De même, la voie vers une économie fondée sur la nature dépend de l'orientation stratégique des universités. Si nous voulons, en tant que société, préserver ou accroître notre capital naturel, nous avons besoin de compétences écologiques dans la recherche et le développement et, en définitive, à tous les niveaux de la société.7

Pour les universités, cela signifie investir dans la recherche écologique fondamentale, promouvoir le transfert technologique de solutions basées sur la nature par le biais d'incubateurs d'idées et de plates-formes de start-up, et intégrer les connaissances écologiques dans tous les programmes de diplômes et les cours de formation continue.

Dans le domaine de la durabilité, l'ETH Zurich a montré comment la concentration fonctionne. L'université a très tôt fait de la durabilité un axe stratégique et l'a largement ancrée dans la recherche et l'enseignement, ainsi que sur le campus.8 Les principes de durabilité sont désormais intégrés dans le contenu de l'enseignement de toutes les disciplines. Je vois un problème intersectoriel similaire lorsqu'il s'agit de la biodiversité.

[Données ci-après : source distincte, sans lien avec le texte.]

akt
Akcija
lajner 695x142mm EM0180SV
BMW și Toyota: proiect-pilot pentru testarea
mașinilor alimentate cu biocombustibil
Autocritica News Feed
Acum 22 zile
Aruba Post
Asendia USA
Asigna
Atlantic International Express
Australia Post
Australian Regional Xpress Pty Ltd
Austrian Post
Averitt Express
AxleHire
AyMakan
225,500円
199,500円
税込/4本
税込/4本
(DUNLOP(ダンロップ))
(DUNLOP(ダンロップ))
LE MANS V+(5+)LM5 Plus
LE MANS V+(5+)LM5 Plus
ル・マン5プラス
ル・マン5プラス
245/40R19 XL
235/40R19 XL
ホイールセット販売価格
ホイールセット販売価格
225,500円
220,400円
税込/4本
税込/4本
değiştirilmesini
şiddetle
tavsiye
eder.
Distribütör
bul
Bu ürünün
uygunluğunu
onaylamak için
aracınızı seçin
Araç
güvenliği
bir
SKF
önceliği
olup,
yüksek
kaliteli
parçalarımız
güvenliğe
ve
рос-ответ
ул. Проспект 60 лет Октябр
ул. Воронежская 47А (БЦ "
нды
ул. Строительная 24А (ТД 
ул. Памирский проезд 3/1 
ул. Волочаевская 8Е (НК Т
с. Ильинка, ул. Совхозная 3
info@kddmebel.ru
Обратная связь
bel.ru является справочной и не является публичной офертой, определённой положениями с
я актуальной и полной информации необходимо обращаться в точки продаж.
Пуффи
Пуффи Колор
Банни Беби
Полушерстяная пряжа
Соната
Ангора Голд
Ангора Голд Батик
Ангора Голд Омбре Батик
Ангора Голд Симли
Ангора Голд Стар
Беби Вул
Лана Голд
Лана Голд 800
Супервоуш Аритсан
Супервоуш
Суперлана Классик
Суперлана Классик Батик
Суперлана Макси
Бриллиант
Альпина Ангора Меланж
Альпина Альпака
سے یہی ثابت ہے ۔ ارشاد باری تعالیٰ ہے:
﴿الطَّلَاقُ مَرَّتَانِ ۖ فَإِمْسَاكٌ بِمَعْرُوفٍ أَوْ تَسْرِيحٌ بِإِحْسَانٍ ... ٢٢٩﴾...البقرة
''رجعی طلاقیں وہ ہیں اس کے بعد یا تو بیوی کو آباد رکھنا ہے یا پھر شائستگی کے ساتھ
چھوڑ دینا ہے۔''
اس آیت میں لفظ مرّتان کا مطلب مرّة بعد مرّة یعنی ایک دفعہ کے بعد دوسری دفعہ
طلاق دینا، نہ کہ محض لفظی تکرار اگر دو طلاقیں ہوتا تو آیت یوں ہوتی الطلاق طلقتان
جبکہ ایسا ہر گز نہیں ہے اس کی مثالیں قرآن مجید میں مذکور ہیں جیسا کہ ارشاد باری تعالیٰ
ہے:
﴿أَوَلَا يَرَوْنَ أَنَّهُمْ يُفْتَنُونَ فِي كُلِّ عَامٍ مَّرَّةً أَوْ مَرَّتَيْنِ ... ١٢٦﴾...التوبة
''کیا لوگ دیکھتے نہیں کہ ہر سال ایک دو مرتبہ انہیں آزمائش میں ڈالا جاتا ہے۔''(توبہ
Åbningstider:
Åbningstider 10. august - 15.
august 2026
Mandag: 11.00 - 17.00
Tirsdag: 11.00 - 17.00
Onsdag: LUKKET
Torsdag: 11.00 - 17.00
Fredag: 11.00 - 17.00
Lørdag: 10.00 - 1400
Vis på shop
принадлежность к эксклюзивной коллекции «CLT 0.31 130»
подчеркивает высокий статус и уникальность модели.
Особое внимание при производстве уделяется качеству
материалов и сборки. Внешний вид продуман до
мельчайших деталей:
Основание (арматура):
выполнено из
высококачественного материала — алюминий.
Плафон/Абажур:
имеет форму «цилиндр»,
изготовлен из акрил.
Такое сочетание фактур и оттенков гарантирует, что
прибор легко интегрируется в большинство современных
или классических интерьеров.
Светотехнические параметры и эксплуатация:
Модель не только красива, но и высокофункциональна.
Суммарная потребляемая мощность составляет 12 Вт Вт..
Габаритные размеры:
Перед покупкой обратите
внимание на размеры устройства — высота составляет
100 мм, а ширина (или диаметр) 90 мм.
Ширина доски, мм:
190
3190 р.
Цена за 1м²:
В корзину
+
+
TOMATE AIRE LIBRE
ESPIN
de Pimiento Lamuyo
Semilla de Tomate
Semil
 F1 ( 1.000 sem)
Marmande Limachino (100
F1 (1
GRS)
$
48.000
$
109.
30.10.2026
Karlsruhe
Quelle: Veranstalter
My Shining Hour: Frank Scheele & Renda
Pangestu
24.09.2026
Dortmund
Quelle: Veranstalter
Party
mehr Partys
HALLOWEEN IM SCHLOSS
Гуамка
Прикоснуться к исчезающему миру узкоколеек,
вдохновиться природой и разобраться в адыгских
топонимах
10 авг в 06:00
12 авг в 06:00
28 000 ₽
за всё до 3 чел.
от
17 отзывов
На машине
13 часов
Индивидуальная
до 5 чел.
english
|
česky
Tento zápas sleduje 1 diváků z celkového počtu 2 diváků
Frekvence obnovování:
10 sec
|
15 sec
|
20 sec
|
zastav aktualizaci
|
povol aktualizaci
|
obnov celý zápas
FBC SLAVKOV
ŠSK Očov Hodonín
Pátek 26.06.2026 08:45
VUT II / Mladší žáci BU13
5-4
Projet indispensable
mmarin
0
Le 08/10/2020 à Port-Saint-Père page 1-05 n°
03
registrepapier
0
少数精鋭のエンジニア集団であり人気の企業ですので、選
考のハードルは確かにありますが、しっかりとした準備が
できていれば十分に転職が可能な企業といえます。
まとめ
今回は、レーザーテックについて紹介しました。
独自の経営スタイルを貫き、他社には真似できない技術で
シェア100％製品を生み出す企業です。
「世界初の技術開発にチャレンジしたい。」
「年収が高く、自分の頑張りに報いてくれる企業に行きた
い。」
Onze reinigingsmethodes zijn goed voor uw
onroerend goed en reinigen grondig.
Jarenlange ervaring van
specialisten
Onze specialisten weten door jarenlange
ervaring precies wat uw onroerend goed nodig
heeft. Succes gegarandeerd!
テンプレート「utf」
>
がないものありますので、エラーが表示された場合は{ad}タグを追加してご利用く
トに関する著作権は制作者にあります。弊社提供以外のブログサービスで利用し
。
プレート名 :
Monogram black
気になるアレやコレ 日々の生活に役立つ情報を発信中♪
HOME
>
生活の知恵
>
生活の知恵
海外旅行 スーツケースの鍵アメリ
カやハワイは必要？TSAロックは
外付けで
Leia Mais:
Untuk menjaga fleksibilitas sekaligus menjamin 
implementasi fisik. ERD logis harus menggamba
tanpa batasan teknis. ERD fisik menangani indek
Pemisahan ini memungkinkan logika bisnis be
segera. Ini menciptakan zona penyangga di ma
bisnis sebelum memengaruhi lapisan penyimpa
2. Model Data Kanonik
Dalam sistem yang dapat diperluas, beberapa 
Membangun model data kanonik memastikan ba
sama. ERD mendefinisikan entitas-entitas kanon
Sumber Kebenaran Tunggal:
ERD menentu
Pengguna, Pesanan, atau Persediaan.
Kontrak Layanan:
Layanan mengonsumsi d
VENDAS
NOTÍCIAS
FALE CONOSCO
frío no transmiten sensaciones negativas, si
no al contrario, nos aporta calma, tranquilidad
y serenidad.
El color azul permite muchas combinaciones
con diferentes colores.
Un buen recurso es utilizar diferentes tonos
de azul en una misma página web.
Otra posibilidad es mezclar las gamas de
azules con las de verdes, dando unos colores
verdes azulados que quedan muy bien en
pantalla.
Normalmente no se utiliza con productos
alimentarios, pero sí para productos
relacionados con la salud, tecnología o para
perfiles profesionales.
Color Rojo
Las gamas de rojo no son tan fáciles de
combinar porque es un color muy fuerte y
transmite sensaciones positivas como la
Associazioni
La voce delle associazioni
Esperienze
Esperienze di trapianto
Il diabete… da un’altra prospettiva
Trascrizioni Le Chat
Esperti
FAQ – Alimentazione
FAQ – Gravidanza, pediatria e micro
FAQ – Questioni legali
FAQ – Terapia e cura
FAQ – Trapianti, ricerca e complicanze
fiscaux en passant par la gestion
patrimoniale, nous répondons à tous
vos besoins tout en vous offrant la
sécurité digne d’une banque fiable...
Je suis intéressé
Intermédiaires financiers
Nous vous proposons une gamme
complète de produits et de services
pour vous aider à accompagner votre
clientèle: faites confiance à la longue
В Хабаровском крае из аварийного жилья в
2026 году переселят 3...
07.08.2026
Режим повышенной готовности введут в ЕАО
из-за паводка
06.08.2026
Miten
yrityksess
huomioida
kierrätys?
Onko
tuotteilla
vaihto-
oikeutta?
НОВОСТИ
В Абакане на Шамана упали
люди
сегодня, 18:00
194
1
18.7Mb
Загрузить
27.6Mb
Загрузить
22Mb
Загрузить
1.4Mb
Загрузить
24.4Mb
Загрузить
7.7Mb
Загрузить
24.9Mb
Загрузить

Une régénération écologique réussie de la base naturelle de la vie nécessitera l'expertise de toutes les disciplines. Mais cela ne peut réussir que si l'écologie devient la discipline phare de notre époque. La crise de la biodiversité est avant tout une crise de notre société de la connaissance : il y a un manque de connaissances écologiques, de valeurs et de compétences d'action.